7/04/2013

Menghalalkan Yang Haram


Ada suatu percakapan antara seorang kyai dengan pegawai Kantor Urusan Agama yang bernama pak Salim, pada suatu saat terdengar sapaan keakraban antara pak Salim dengan seorang kyai (tokoh agama dalam masyarakat). Assalaamu ‘alaikum pak kyai, pak Salim menyapa kyai. Sang kyai menjawab, wa’alaikum salam warahmatulahi wabarakaatuh, ini mau kemana? Karena sang kyai juga sudah merasa kenal dengan pak Salim, setelah menjawab salam dilanjutkan dengan pertanyaan mau kemana. Pak Salim menjawab “ada tugas luar kyai”. Sang kyai langsung menyapa lagi, o ya, mau menghalalkan yang haram ya.

Kata-kata yang singkat dan diucapkan dengan muka sang kyai dengan berseri-seri sedikit tersenyum. Begitu mendengar kata-kata sang kyai Pak Salim langsung menunjukkan kata tidak suka, benci, marah namun karena ingin tetap menjaga image, maka segera tancap gas sepeda motornya. Sepanjang perjalanan pak Salim berfikir, dan berkata dalam hati kurang ngajar pak kyai, mengapa dia berkata semacam itu. Hal ini terjadi karena ketika mendengar ucapan sang kyai, yang terlintas dalam benaknya bahwa institusi tempat bekerja yaitu Departemen Agama yang sekarang menjadi Kementerian Agama pada tahun-tahun yang lalu dicap sebagai institusi terkorup. Sekalipun dia tidak korupsi namun merasa malu bila dikatakan korupsi. Dan setelah di audit Kementerian Agama memperoleh predikat Wajar Tanpa Pengecualian (WTP).

Sepanjang perjalanan pak Salim hanya memikirkan kata-kata sang kyai. Perasaan marah dan benci pada sang kyai karena ucapannya. Namun ternyata Allah tidak menghendaki hambanya larut dalam emosi yang tidak terkendali, Allah memberikan bisikan yang sangat halus dan pelan-pelan. Pak kyai bilang menghalalkan yang haram. Pak Salim terus menelusuri kegiatan dari Kepala KUA dan Penghulu yang diantara tugasnya adalah menikahkan dua insan yang berbeda jenis kelamin. Laki-laki dan perempuan yang bukan muhrimnya diharamkan memadu kasih dengan bercumbu rayu sampai pada berhubungan sebadan. Sebelum nikah aktifitas seperti ini termasuk kategori zina dan menjadi perbuatan dosa yang diharamkan oleh agama Islam. Namun setelah nikah aktifitas tersebut berballik termasuk kategori ibadah. Jadi aktifitas seksual laki-laki dan perempuan sebelum menikah termasuk perbuatan zina yang merupakan perbuatan dosa besar. Namun setelah terjalin dalam ikatan pernikahan yang kemudian dicatatkan di KUA menjadi perbuatan ibadah.

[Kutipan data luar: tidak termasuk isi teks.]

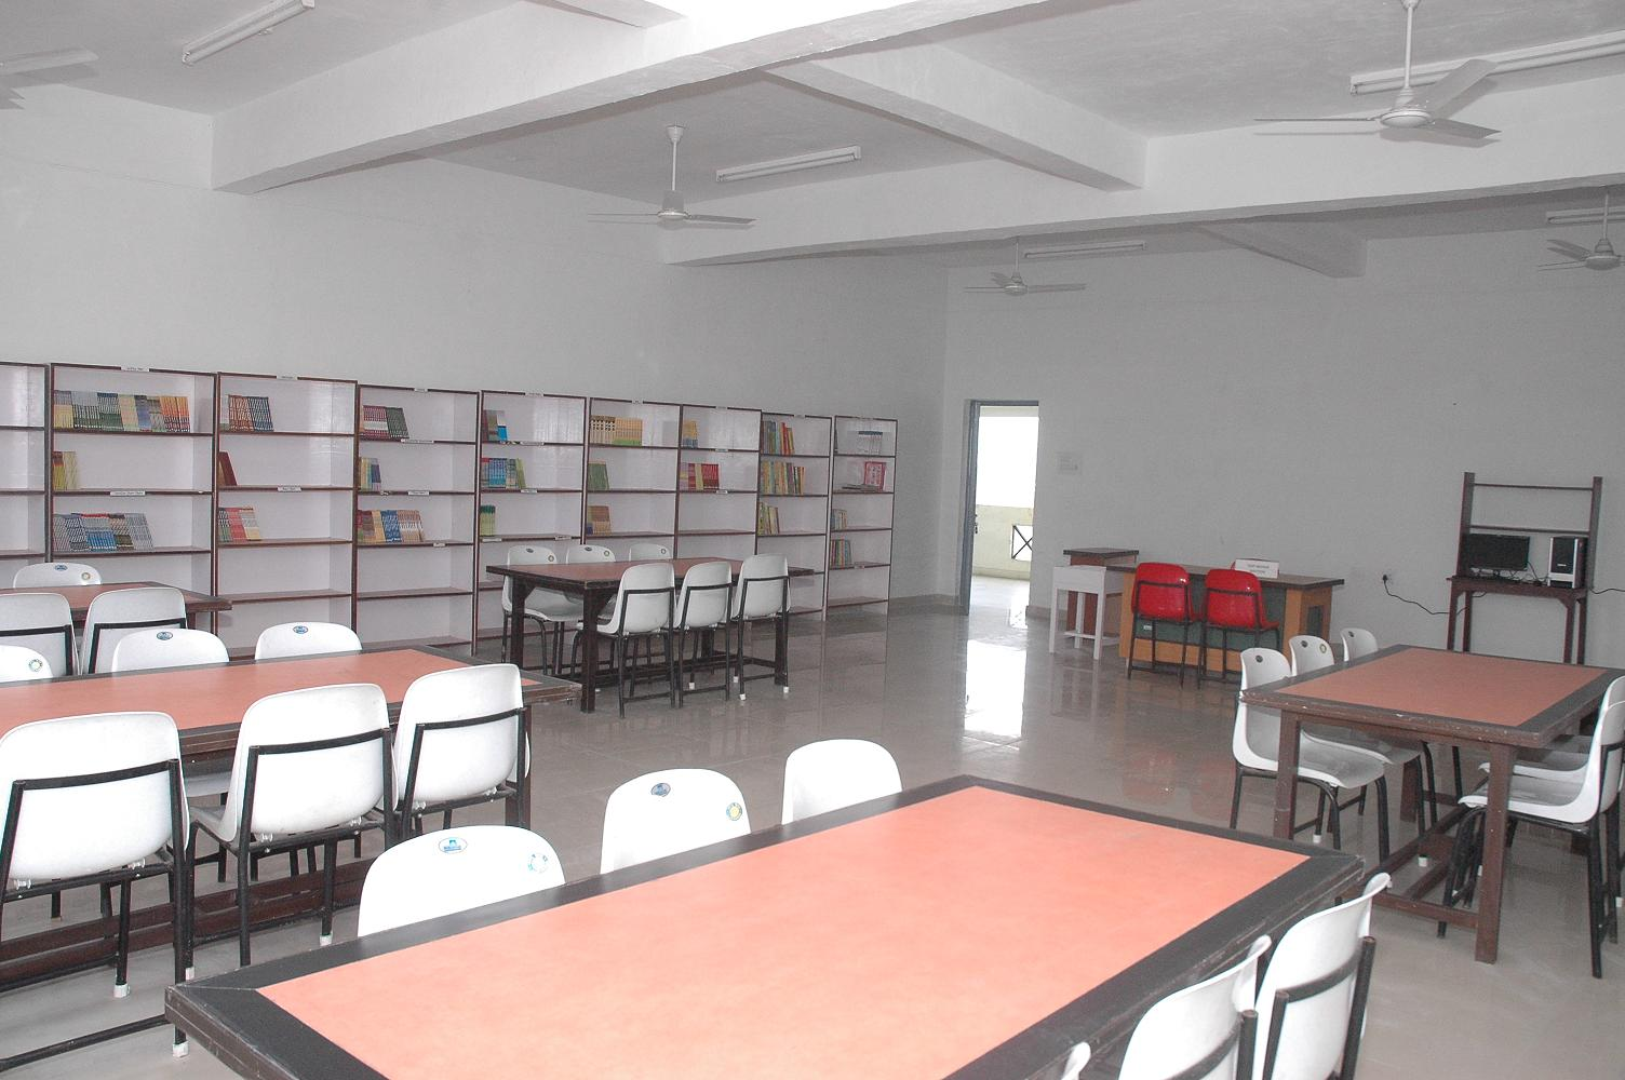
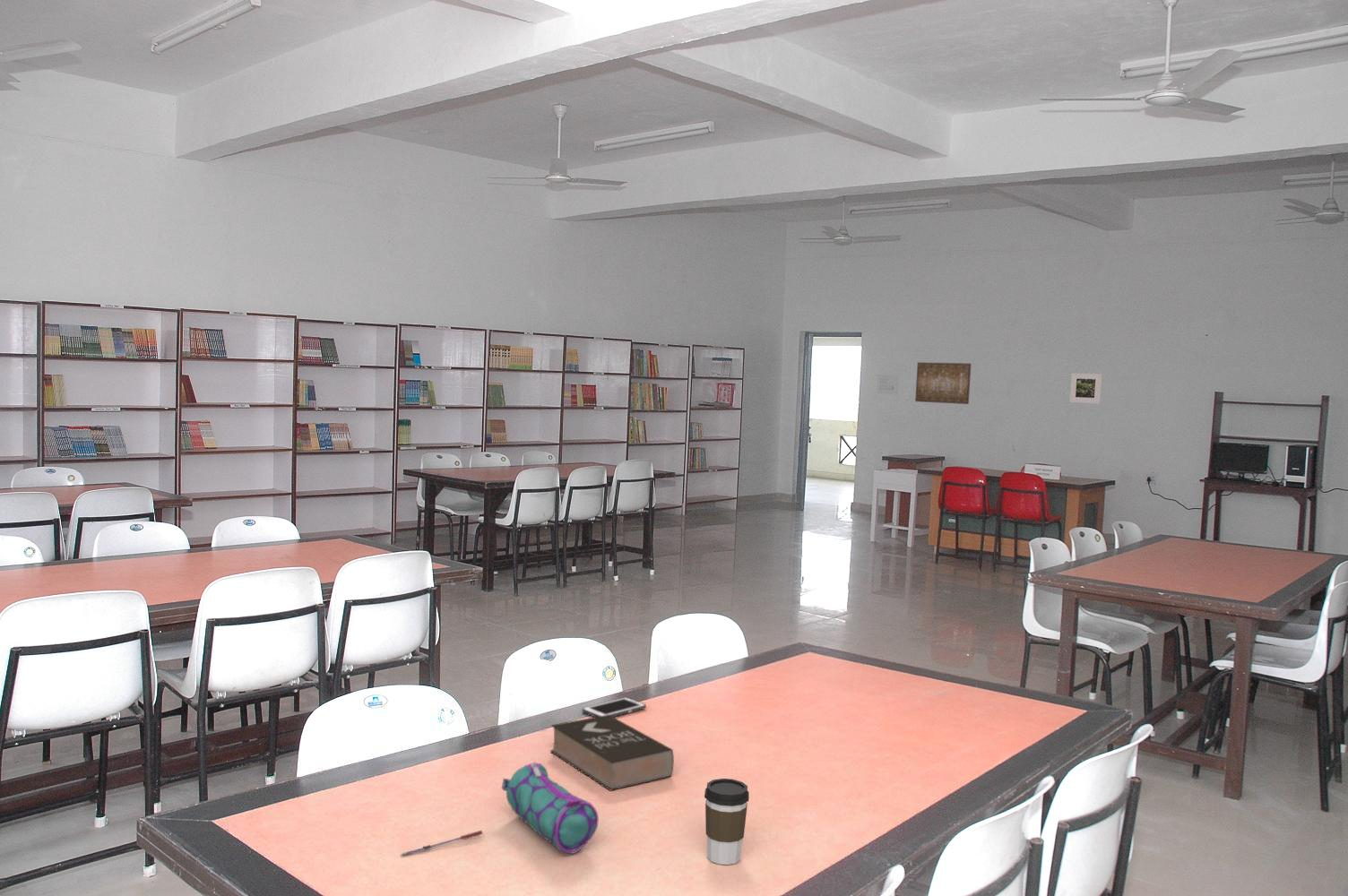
+ pencil case [501,762,600,855]
+ cell phone [582,696,647,718]
+ book [549,714,675,792]
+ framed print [1069,372,1102,404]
+ wall art [914,361,972,405]
+ pen [400,830,484,857]
+ coffee cup [704,778,750,866]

Pak Salim memperoleh jalan terang, mungkin pak kyai mengira bahwa aku adalah seorang penghulu yang akan menikahkan dua insan yang berbeda jenis kelamin. Setelah memperoleh jalan terang ini didalam perjalanan dia berbaik menghujat dirinya sendiri, alangah bodohnya aku, tetapi untung saya tidak mengucapkan kata-kata kasar pada pak kyai. Astaghfirulah, semoga Allah mengampuni kesalahan hamba-Mu yang dhoif ini. Semoga Allah tidak memutuskan hubungan shiaturahim kami, insya-Allah suatu saat kami akan bershilaturahim ke rumah pak kyai. Itulah tekad dan niat mulia pak Salim, semoga Allah memberikan jalan terbaik bagi hamba-Nya yang salih.

Karena itu Rasulullah Muhammad SAW bersabda “Bukanlah keperkasaan itu orang yang dapat mengalahkan musuh-musuhnya, tetapi keperkasaan adalah orang yang dapat menahan nafsunya ketika sedang marah”.